We don’t know what jobs the future holds. Some jobs will no longer exist – others don’t exist yet. So how can we prepare for these? A good starting point is that we know there will be a certain amount of new technical skills required. The Institute of the Motor Industry has estimated that 90,000 automotive technicians skilled in electric vehicles will be required by 2030 to service the growing number of electric cars.

But beyond these technical skills, there’s something more fundamental. They’re highly transferable, and almost everyone needs them to do almost anything. These are the eight essential skills that form the backbone of our Skills Builder Universal Framework. These skills – listening, speaking, problem solving, creativity, team building, leadership, staying positive, and aiming high – support learning, working, and wider life too.

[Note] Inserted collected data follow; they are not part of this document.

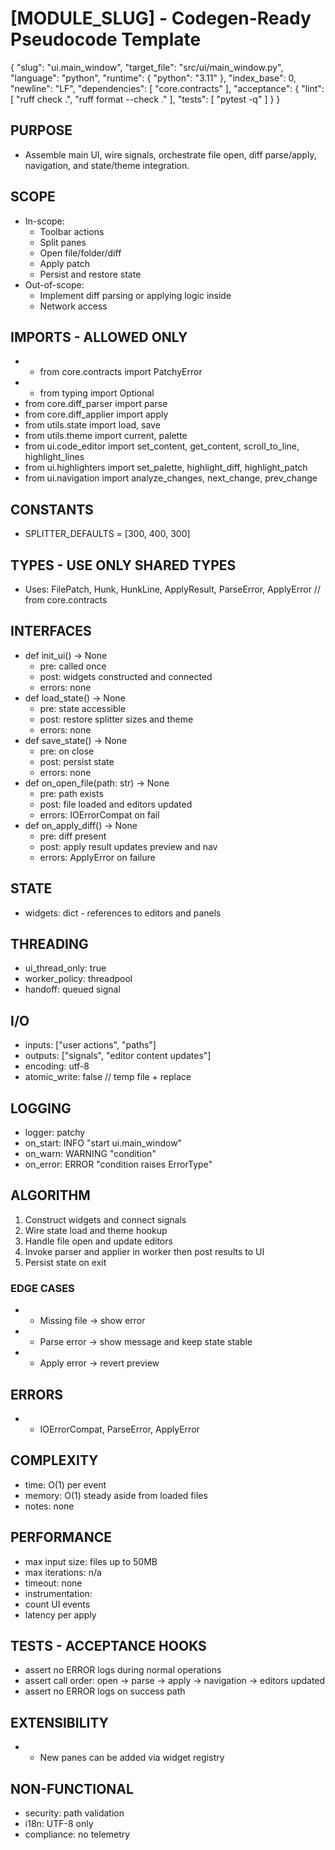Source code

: # [MODULE_SLUG] - Codegen-Ready Pseudocode Template
<!--
Purpose: A generic, reusable pseudocode spec that is strict enough for LLM codegen and CI enforcement.
Usage: Copy this file, replace bracketed placeholders, and keep comments that help future readers or tools.
Style: Deterministic, implementation-neutral, minimal ambiguity. Prefer lists and JSON blocks over prose.
-->

<META json>
{
  "slug": "ui.main_window",
  "target_file": "src/ui/main_window.py",
  "language": "python",
  "runtime": {
    "python": "3.11"
  },
  "index_base": 0,
  "newline": "LF",
  "dependencies": [
    "core.contracts"
  ],
  "acceptance": {
    "lint": [
      "ruff check .",
      "ruff format --check ."
    ],
    "tests": [
      "pytest -q"
    ]
  }
}
</META>

## PURPOSE
- Assemble main UI, wire signals, orchestrate file open, diff parse/apply, navigation, and state/theme integration.

## SCOPE
- In-scope:
  - Toolbar actions
  - Split panes
  - Open file/folder/diff
  - Apply patch
  - Persist and restore state
- Out-of-scope:
  - Implement diff parsing or applying logic inside
  - Network access

## IMPORTS - ALLOWED ONLY
<!-- Keep this list tight to avoid unreviewed dependencies creeping in. -->
- - from core.contracts import PatchyError
- - from typing import Optional
- from core.diff_parser import parse
- from core.diff_applier import apply
- from utils.state import load, save
- from utils.theme import current, palette
- from ui.code_editor import set_content, get_content, scroll_to_line, highlight_lines
- from ui.highlighters import set_palette, highlight_diff, highlight_patch
- from ui.navigation import analyze_changes, next_change, prev_change

## CONSTANTS
- SPLITTER_DEFAULTS = [300, 400, 300]

## TYPES - USE ONLY SHARED TYPES
<!-- Reference canonical shared types. Do not redefine here. -->
- Uses: FilePatch, Hunk, HunkLine, ApplyResult, ParseError, ApplyError  // from core.contracts

## INTERFACES
- def init_ui() -> None
  - pre: called once
  - post: widgets constructed and connected
  - errors: none
- def load_state() -> None
  - pre: state accessible
  - post: restore splitter sizes and theme
  - errors: none
- def save_state() -> None
  - pre: on close
  - post: persist state
  - errors: none
- def on_open_file(path: str) -> None
  - pre: path exists
  - post: file loaded and editors updated
  - errors: IOErrorCompat on fail
- def on_apply_diff() -> None
  - pre: diff present
  - post: apply result updates preview and nav
  - errors: ApplyError on failure


## STATE
- widgets: dict - references to editors and panels

## THREADING
- ui_thread_only: true
- worker_policy: threadpool
- handoff: queued signal

## I/O
- inputs: ["user actions", "paths"]
- outputs: ["signals", "editor content updates"]
- encoding: utf-8
- atomic_write: false  // temp file + replace

## LOGGING
- logger: patchy
- on_start: INFO "start ui.main_window"
- on_warn: WARNING "condition"
- on_error: ERROR "condition raises ErrorType"

## ALGORITHM
1) Construct widgets and connect signals
2) Wire state load and theme hookup
3) Handle file open and update editors
4) Invoke parser and applier in worker then post results to UI
5) Persist state on exit

### EDGE CASES
- - Missing file → show error
- - Parse error → show message and keep state stable
- - Apply error → revert preview

## ERRORS
- - IOErrorCompat, ParseError, ApplyError

## COMPLEXITY
- time: O(1) per event
- memory: O(1) steady aside from loaded files
- notes: none

## PERFORMANCE
- max input size: files up to 50MB
- max iterations: n/a
- timeout: none
- instrumentation:
- count UI events
- latency per apply

## TESTS - ACCEPTANCE HOOKS
- assert no ERROR logs during normal operations
- assert call order: open -> parse -> apply -> navigation -> editors updated
- assert no ERROR logs on success path

## EXTENSIBILITY
- - New panes can be added via widget registry

## NON-FUNCTIONAL
- security: path validation
- i18n: UTF-8 only
- compliance: no telemetry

Negotiators trying to hammer out a final agreement in Glasgow would have all been demonstrating these skills. Trailblazing businesses are putting them into action too as they develop new low carbon products. Teachers, who educate our children on the science behind the climate emergency, use them all the time. These are very different jobs, but what brings them together is a universal language of essential skills.

Tackling the climate emergency is a global mission. Everyone – from businesses, to educators, to governments – needs to play their part in collective action to reach a common goal. How this will ultimately unfold is anyone’s guess. However, a universal language of essential skills, that can adapt as needs change, must be part of the solution.